Tuesday, December 23, 2003

community

Back in the Spring, one of my heroes was the speaker for an annual lecture series that we have a school. Each year we have a distinguished speaker for the week. Evidently, in the past, it has been rather dry and academic and sleepy even for the seminary professors. rlandmc.jpgBut for the past several years, it has been one of the highlights of the semester for me. This particular week had me leading worship on the second day of the series. I submitted my worship set and when the speaker saw that I was doing “Be Thou My Vision”, he called to ask if he could play penny whistle. Are you kidding? To make music with this guy!. I was thrilled.
This speaker is a champion of discipleship and community. At work, we speak a lot of community, of our community. We pat ourselves on the back for the love and encouragement that is found in it.
My teaching assignment has me spending weakly scheduled one on one time with at least 12 students. Add to this advisees and drop-ins and I spend a lot of time with individuals. The intimacy that develops over time in one on one student-teacher relationship exposes hurt, frustrations, struggles, sin. It began to concern me that in celebrating our community, we often overlook the hurting individual. When we talk about the importance of community, we often overlook the importance of ministering to the individual. Most Profs don’t have regularly scheduled time with individuals. We discuss the spiritual growth and development that can take place in our classes.
Knowing that we would be considering community in these services, I felt a intense burden to worship corporately as we sought God individually -to prompt for personal worship, confession and thanksgiving.
I have benefited greatly from being actively involved in Christian communities. I feel strongly the need for community in the life of the believer. But I also see how communities can lose their effectiveness and impact on their members. This is something that has taken place as long as Christian communities have existed. In Acts, chapter 6 we read that as the number of disciples grew, there arose a murmuring… Certain groups within the community were being neglected.

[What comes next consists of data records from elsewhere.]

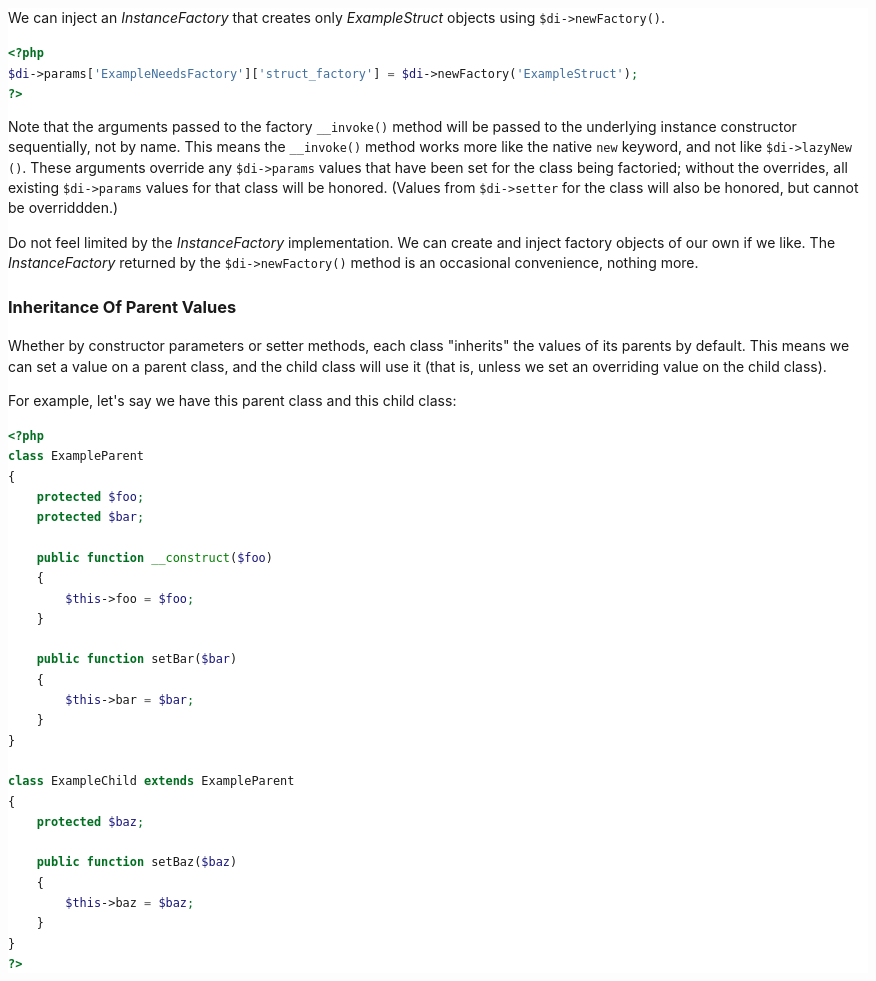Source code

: We can inject an _InstanceFactory_ that creates only _ExampleStruct_ objects using `$di->newFactory()`.

```php
<?php
$di->params['ExampleNeedsFactory']['struct_factory'] = $di->newFactory('ExampleStruct');
?>
```

Note that the arguments passed to the factory `__invoke()` method will be passed to the underlying instance constructor sequentially, not by name. This means the `__invoke()` method works more like the native `new` keyword, and not like `$di->lazyNew()`.  These arguments override any `$di->params` values that have been set for the class being factoried; without the overrides, all existing `$di->params` values for that class will be honored. (Values from `$di->setter` for the class will also be honored, but cannot be overriddden.)

Do not feel limited by the _InstanceFactory_ implementation. We can create and inject factory objects of our own if we like. The _InstanceFactory_ returned by the `$di->newFactory()` method is an occasional convenience, nothing more.

### Inheritance Of Parent Values

Whether by constructor parameters or setter methods, each class "inherits" the values of its parents by default. This means we can set a value on a parent class, and the child class will use it (that is, unless we set an overriding value on the child class).

For example, let's say we have this parent class and this child class:

```php
<?php
class ExampleParent
{
    protected $foo;
    protected $bar;

    public function __construct($foo)
    {
        $this->foo = $foo;
    }

    public function setBar($bar)
    {
        $this->bar = $bar;
    }
}

class ExampleChild extends ExampleParent
{
    protected $baz;

    public function setBaz($baz)
    {
        $this->baz = $baz;
    }
}
?>
```


[PSR-1]: https://github.com/php-fig/fig-standards/blob/master/accepted/PSR-1-basic-coding-standard.md
[PSR-2]: https://github.com/php-fig/fig-standards/blob/master/accepted/PSR-2-coding-style-guide.md
[PSR-4]: https://github.com/php-fig/fig-standards/blob/master/accepted/PSR-4-autoloader.md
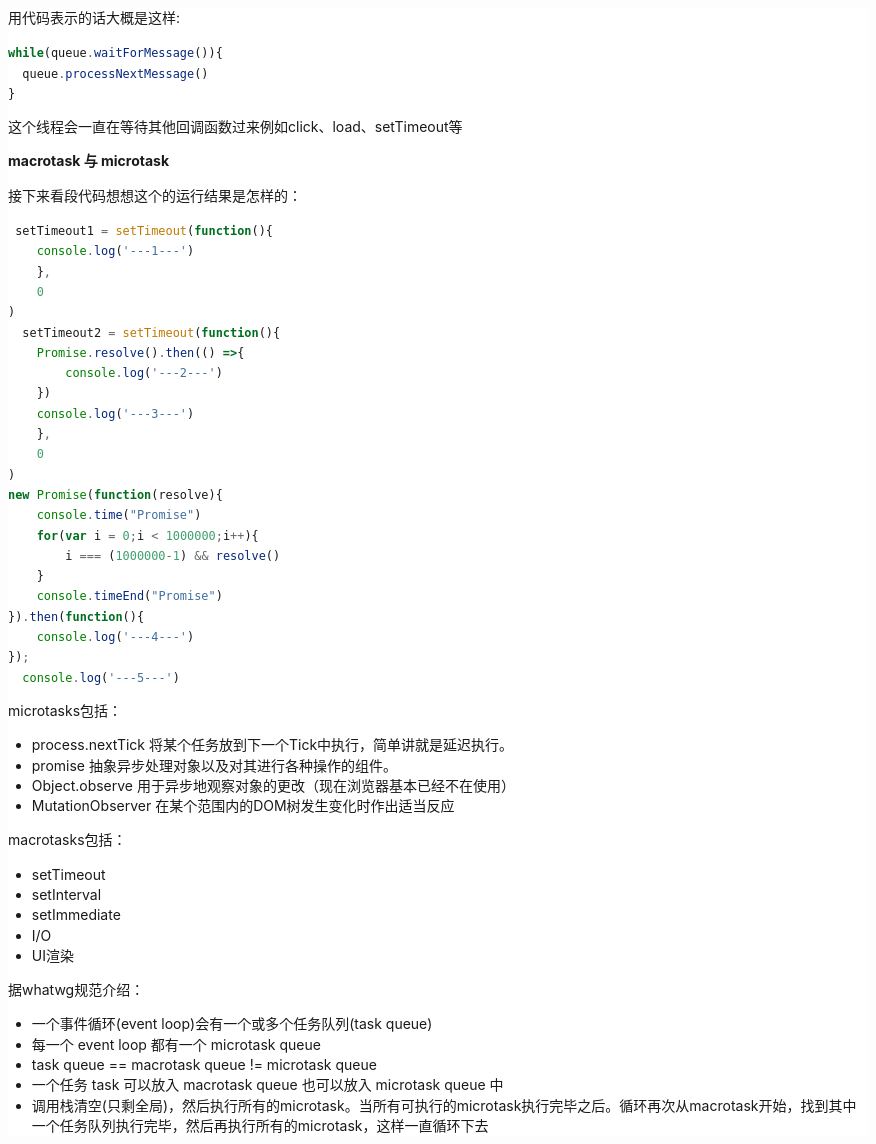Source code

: 用代码表示的话大概是这样:
```js
while(queue.waitForMessage()){
  queue.processNextMessage()
}
```
这个线程会一直在等待其他回调函数过来例如click、load、setTimeout等

**macrotask 与 microtask**

接下来看段代码想想这个的运行结果是怎样的：

```js
 setTimeout1 = setTimeout(function(){
    console.log('---1---')
	},
	0
)
  setTimeout2 = setTimeout(function(){    
	Promise.resolve().then(() =>{
        console.log('---2---')    
	})
    console.log('---3---')
	},
	0
)
new Promise(function(resolve){
    console.time("Promise")
	for(var i = 0;i < 1000000;i++){
		i === (1000000-1) && resolve()
	}
    console.timeEnd("Promise")
}).then(function(){
    console.log('---4---')
});
  console.log('---5---')
```
microtasks包括：

- process.nextTick  将某个任务放到下一个Tick中执行，简单讲就是延迟执行。
- promise  抽象异步处理对象以及对其进行各种操作的组件。
- Object.observe  用于异步地观察对象的更改（现在浏览器基本已经不在使用）
- MutationObserver  在某个范围内的DOM树发生变化时作出适当反应

macrotasks包括：

- setTimeout
- setInterval
- setImmediate
- I/O
- UI渲染

据whatwg规范介绍：

- 一个事件循环(event loop)会有一个或多个任务队列(task queue)
- 每一个 event loop 都有一个 microtask queue
- task queue == macrotask queue != microtask queue
- 一个任务 task 可以放入 macrotask queue 也可以放入 microtask queue 中
- 调用栈清空(只剩全局)，然后执行所有的microtask。当所有可执行的microtask执行完毕之后。循环再次从macrotask开始，找到其中一个任务队列执行完毕，然后再执行所有的microtask，这样一直循环下去
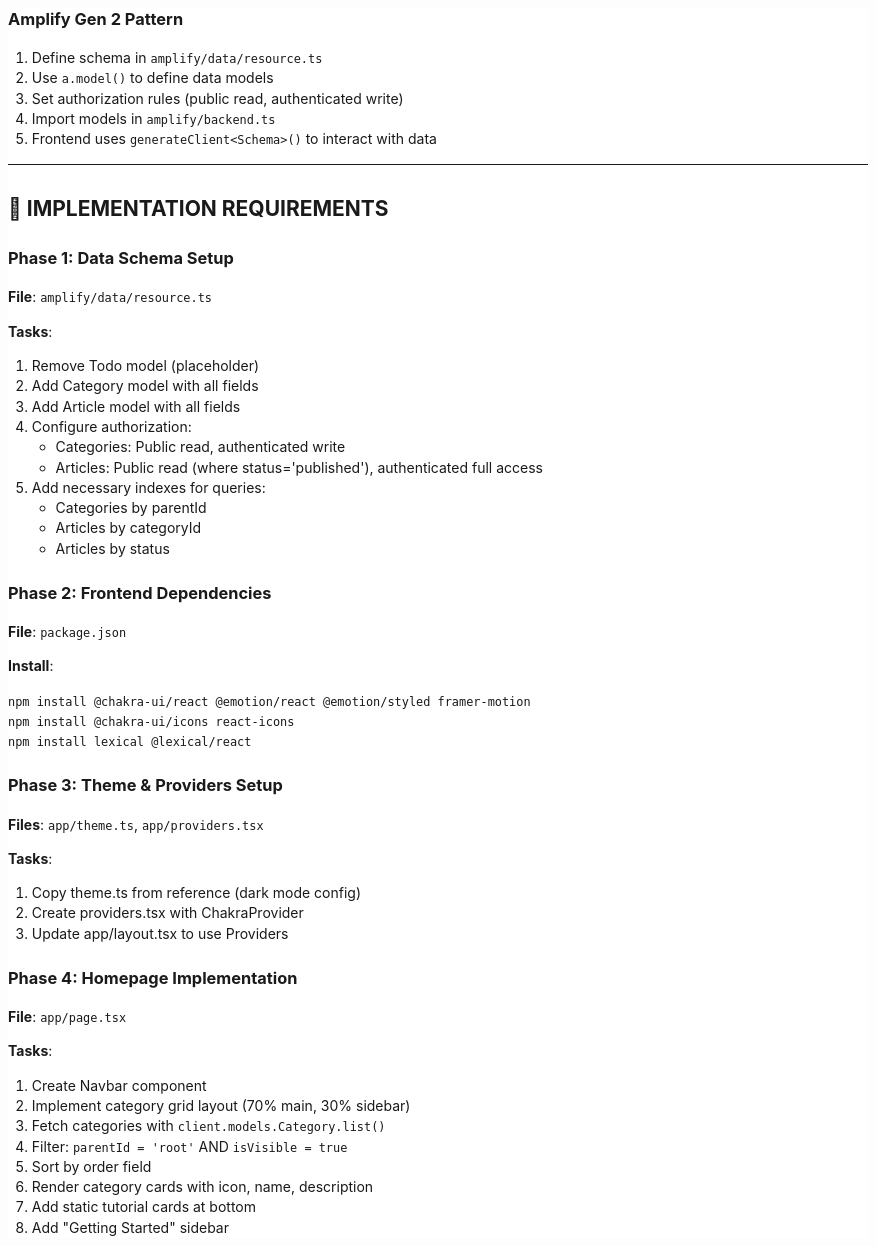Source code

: ### Amplify Gen 2 Pattern
1. Define schema in `amplify/data/resource.ts`
2. Use `a.model()` to define data models
3. Set authorization rules (public read, authenticated write)
4. Import models in `amplify/backend.ts`
5. Frontend uses `generateClient<Schema>()` to interact with data

---

## 🎯 IMPLEMENTATION REQUIREMENTS

### Phase 1: Data Schema Setup
**File**: `amplify/data/resource.ts`

**Tasks**:
1. Remove Todo model (placeholder)
2. Add Category model with all fields
3. Add Article model with all fields
4. Configure authorization:
   - Categories: Public read, authenticated write
   - Articles: Public read (where status='published'), authenticated full access
5. Add necessary indexes for queries:
   - Categories by parentId
   - Articles by categoryId
   - Articles by status

### Phase 2: Frontend Dependencies
**File**: `package.json`

**Install**:
```bash
npm install @chakra-ui/react @emotion/react @emotion/styled framer-motion
npm install @chakra-ui/icons react-icons
npm install lexical @lexical/react
```

### Phase 3: Theme & Providers Setup
**Files**: `app/theme.ts`, `app/providers.tsx`

**Tasks**:
1. Copy theme.ts from reference (dark mode config)
2. Create providers.tsx with ChakraProvider
3. Update app/layout.tsx to use Providers

### Phase 4: Homepage Implementation
**File**: `app/page.tsx`

**Tasks**:
1. Create Navbar component
2. Implement category grid layout (70% main, 30% sidebar)
3. Fetch categories with `client.models.Category.list()`
4. Filter: `parentId = 'root'` AND `isVisible = true`
5. Sort by order field
6. Render category cards with icon, name, description
7. Add static tutorial cards at bottom
8. Add "Getting Started" sidebar
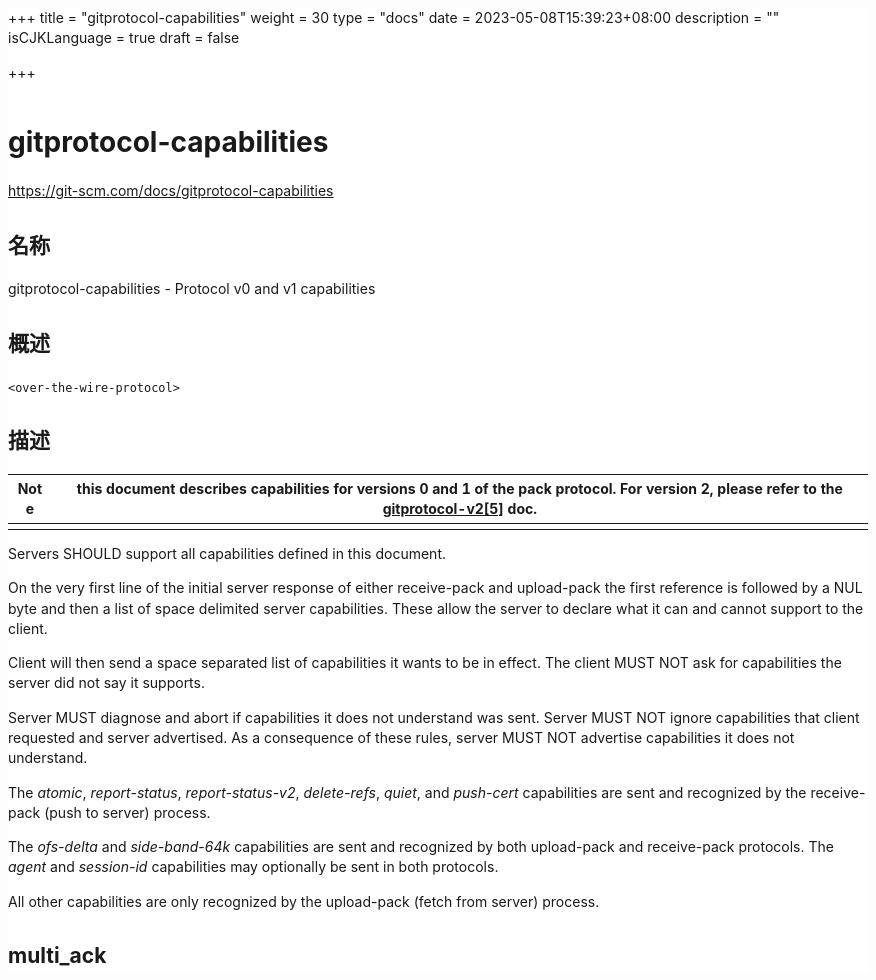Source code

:+++
title = "gitprotocol-capabilities"
weight = 30
type = "docs"
date = 2023-05-08T15:39:23+08:00
description = ""
isCJKLanguage = true
draft = false

+++

# gitprotocol-capabilities

https://git-scm.com/docs/gitprotocol-capabilities

## 名称

gitprotocol-capabilities - Protocol v0 and v1 capabilities

## 概述

```
<over-the-wire-protocol>
```

## 描述

| Note | this document describes capabilities for versions 0 and 1 of the pack protocol. For version 2, please refer to the [gitprotocol-v2[5]](https://git-scm.com/docs/gitprotocol-v2) doc. |
| ---- | ------------------------------------------------------------ |
|      |                                                              |

Servers SHOULD support all capabilities defined in this document.

On the very first line of the initial server response of either receive-pack and upload-pack the first reference is followed by a NUL byte and then a list of space delimited server capabilities. These allow the server to declare what it can and cannot support to the client.

Client will then send a space separated list of capabilities it wants to be in effect. The client MUST NOT ask for capabilities the server did not say it supports.

Server MUST diagnose and abort if capabilities it does not understand was sent. Server MUST NOT ignore capabilities that client requested and server advertised. As a consequence of these rules, server MUST NOT advertise capabilities it does not understand.

The *atomic*, *report-status*, *report-status-v2*, *delete-refs*, *quiet*, and *push-cert* capabilities are sent and recognized by the receive-pack (push to server) process.

The *ofs-delta* and *side-band-64k* capabilities are sent and recognized by both upload-pack and receive-pack protocols. The *agent* and *session-id* capabilities may optionally be sent in both protocols.

All other capabilities are only recognized by the upload-pack (fetch from server) process.

## multi_ack
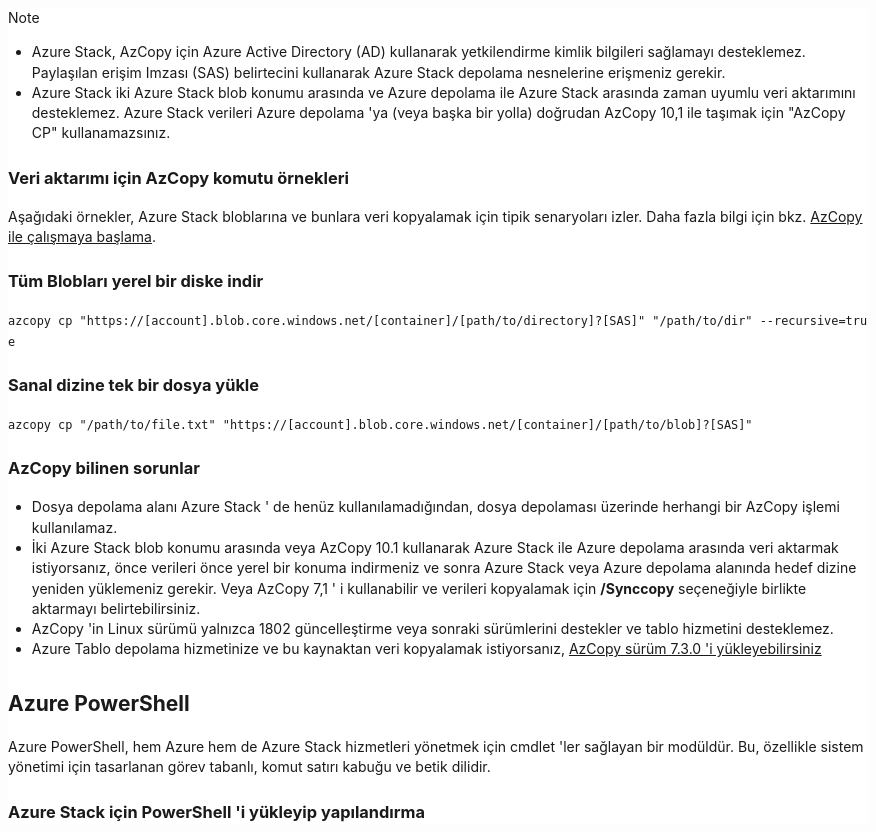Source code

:    > [!NOTE]
   > * Azure Stack, AzCopy için Azure Active Directory (AD) kullanarak yetkilendirme kimlik bilgileri sağlamayı desteklemez. Paylaşılan erişim Imzası (SAS) belirtecini kullanarak Azure Stack depolama nesnelerine erişmeniz gerekir.
   > * Azure Stack iki Azure Stack blob konumu arasında ve Azure depolama ile Azure Stack arasında zaman uyumlu veri aktarımını desteklemez. Azure Stack verileri Azure depolama 'ya (veya başka bir yolla) doğrudan AzCopy 10,1 ile taşımak için "AzCopy CP" kullanamazsınız.

### <a name="azcopy-command-examples-for-data-transfer"></a>Veri aktarımı için AzCopy komutu örnekleri

Aşağıdaki örnekler, Azure Stack bloblarına ve bunlara veri kopyalamak için tipik senaryoları izler. Daha fazla bilgi için bkz. [AzCopy ile çalışmaya başlama](/azure/storage/common/storage-use-azcopy-v10).

### <a name="download-all-blobs-to-a-local-disk"></a>Tüm Blobları yerel bir diske indir

```
azcopy cp "https://[account].blob.core.windows.net/[container]/[path/to/directory]?[SAS]" "/path/to/dir" --recursive=true
```

### <a name="upload-single-file-to-virtual-directory"></a>Sanal dizine tek bir dosya yükle

```
azcopy cp "/path/to/file.txt" "https://[account].blob.core.windows.net/[container]/[path/to/blob]?[SAS]"
```

### <a name="azcopy-known-issues"></a>AzCopy bilinen sorunlar

 - Dosya depolama alanı Azure Stack ' de henüz kullanılamadığından, dosya depolaması üzerinde herhangi bir AzCopy işlemi kullanılamaz.
 - İki Azure Stack blob konumu arasında veya AzCopy 10.1 kullanarak Azure Stack ile Azure depolama arasında veri aktarmak istiyorsanız, önce verileri önce yerel bir konuma indirmeniz ve sonra Azure Stack veya Azure depolama alanında hedef dizine yeniden yüklemeniz gerekir. Veya AzCopy 7,1 ' i kullanabilir ve verileri kopyalamak için **/Synccopy** seçeneğiyle birlikte aktarmayı belirtebilirsiniz.  
 - AzCopy 'in Linux sürümü yalnızca 1802 güncelleştirme veya sonraki sürümlerini destekler ve tablo hizmetini desteklemez.
 - Azure Tablo depolama hizmetinize ve bu kaynaktan veri kopyalamak istiyorsanız, [AzCopy sürüm 7.3.0 'i yükleyebilirsiniz](https://aka.ms/azcopyforazurestack20171109)
 
## <a name="azure-powershell"></a>Azure PowerShell

Azure PowerShell, hem Azure hem de Azure Stack hizmetleri yönetmek için cmdlet 'ler sağlayan bir modüldür. Bu, özellikle sistem yönetimi için tasarlanan görev tabanlı, komut satırı kabuğu ve betik dilidir.

### <a name="install-and-configure-powershell-for-azure-stack"></a>Azure Stack için PowerShell 'i yükleyip yapılandırma
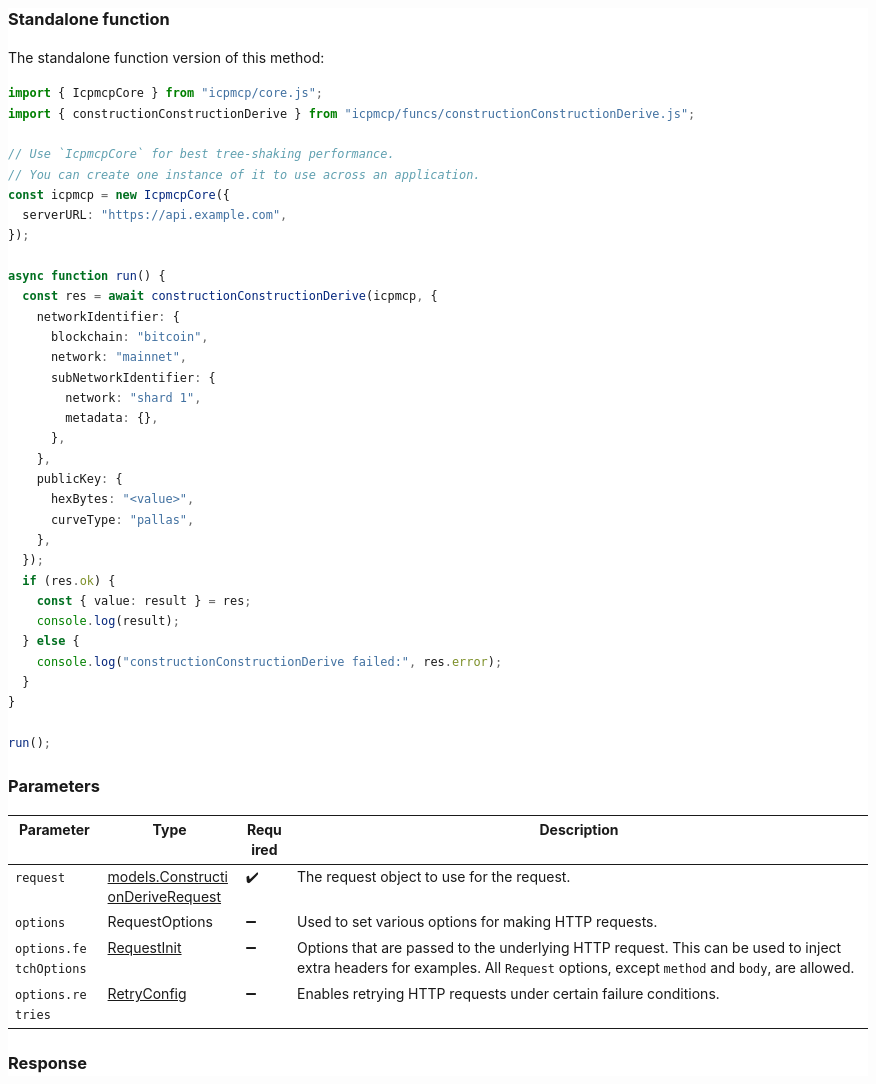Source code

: ### Standalone function

The standalone function version of this method:

```typescript
import { IcpmcpCore } from "icpmcp/core.js";
import { constructionConstructionDerive } from "icpmcp/funcs/constructionConstructionDerive.js";

// Use `IcpmcpCore` for best tree-shaking performance.
// You can create one instance of it to use across an application.
const icpmcp = new IcpmcpCore({
  serverURL: "https://api.example.com",
});

async function run() {
  const res = await constructionConstructionDerive(icpmcp, {
    networkIdentifier: {
      blockchain: "bitcoin",
      network: "mainnet",
      subNetworkIdentifier: {
        network: "shard 1",
        metadata: {},
      },
    },
    publicKey: {
      hexBytes: "<value>",
      curveType: "pallas",
    },
  });
  if (res.ok) {
    const { value: result } = res;
    console.log(result);
  } else {
    console.log("constructionConstructionDerive failed:", res.error);
  }
}

run();
```

### Parameters

| Parameter                                                                                                                                                                      | Type                                                                                                                                                                           | Required                                                                                                                                                                       | Description                                                                                                                                                                    |
| ------------------------------------------------------------------------------------------------------------------------------------------------------------------------------ | ------------------------------------------------------------------------------------------------------------------------------------------------------------------------------ | ------------------------------------------------------------------------------------------------------------------------------------------------------------------------------ | ------------------------------------------------------------------------------------------------------------------------------------------------------------------------------ |
| `request`                                                                                                                                                                      | [models.ConstructionDeriveRequest](../../models/constructionderiverequest.md)                                                                                                  | :heavy_check_mark:                                                                                                                                                             | The request object to use for the request.                                                                                                                                     |
| `options`                                                                                                                                                                      | RequestOptions                                                                                                                                                                 | :heavy_minus_sign:                                                                                                                                                             | Used to set various options for making HTTP requests.                                                                                                                          |
| `options.fetchOptions`                                                                                                                                                         | [RequestInit](https://developer.mozilla.org/en-US/docs/Web/API/Request/Request#options)                                                                                        | :heavy_minus_sign:                                                                                                                                                             | Options that are passed to the underlying HTTP request. This can be used to inject extra headers for examples. All `Request` options, except `method` and `body`, are allowed. |
| `options.retries`                                                                                                                                                              | [RetryConfig](../../lib/utils/retryconfig.md)                                                                                                                                  | :heavy_minus_sign:                                                                                                                                                             | Enables retrying HTTP requests under certain failure conditions.                                                                                                               |

### Response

So I’ve been dealing with some specific areas in which I see us as communities losing sight of what we are set up to do.
We pray corporately, share needs, encourage one another and put on a good face. We so often rejoice together, but suffer alone. Misery loves company? Not in the Christian community. Joy and contentment are often misdefined in my opinion, and it is implied that suffering is unspiritual. Everyone pretends that everything is fine and the community is intentionally unaware that anyone is suffering. Even when we have prayer together, we ask our fellows to pray for superficial things that don’t even come close to the depth of the needs we have. Some of us wear each other out with scores of unceasing lightweight prayer requests. My cat is not eating well, my cousin Bob’s next door neighbor’s wife’s sister’s husband has just been diagnosed with dust allergies. Is it possible that these are just masks for deeper needs of our own that we dare not share with the community?

Communities develop reputations. A community may exist to disciple and grow individuals and success is observable. Over time the community is known for its corporate spiritual maturity and individuals who threaten that reputation are ostracized to protect the community, rather than discipled and grown. Community can cease to exist as a fellowship of like-minded people who encourage, hold accountable, sharpen, and empower one another and just perpetuate itself as community.

Communities may serve to equip one another to impact the world with their faith. But rather than faith being strengthened and exercised, it grows weak and soft from lack of confrontation and questions. We become more comfortable with the look of our community and thus offended by those who don’t look like us. We are shielded from the need to put on the FULL armor of God because we think the fiery darts come from the culture rather than the real enemy. We begin to sense that we are behind the lines and let our guard down so that we’re struck by the darts that don’t cause immediate discomfort but which stick and slowly release the poison of apathy, comfort and separation.
The community begins to serve to protect rather than to empower?

Righteousness by association. Being a member of a community doesn’t mean that the community assumes all responsibility for you. Having just stood in the midst of a congregation of worshipers does not mean that you’ve just worshiped. Being in a room of corporate prayer does not mean one has prayed, nor does it alleviate the individual’s need for personal closet prayer and communion with God. Individuals too often find identity in the community rather than in Jesus. We can begin to feel or even imply that association with the community means association with Jesus, and personal relationships with Christ are weakened. We develop a corporate or social aspect that implies that our issues are those of the community and that it is the community’s responsibility to address them.

I believe that Christian fellowship and community is more than a good idea, it is a God idea. We are besought to participate, to develop it, to maintain it. My question is then, how do we keep it as it is meant to be? How do ensure that it remains pure, profitable and God-honoring? What are your thoughts?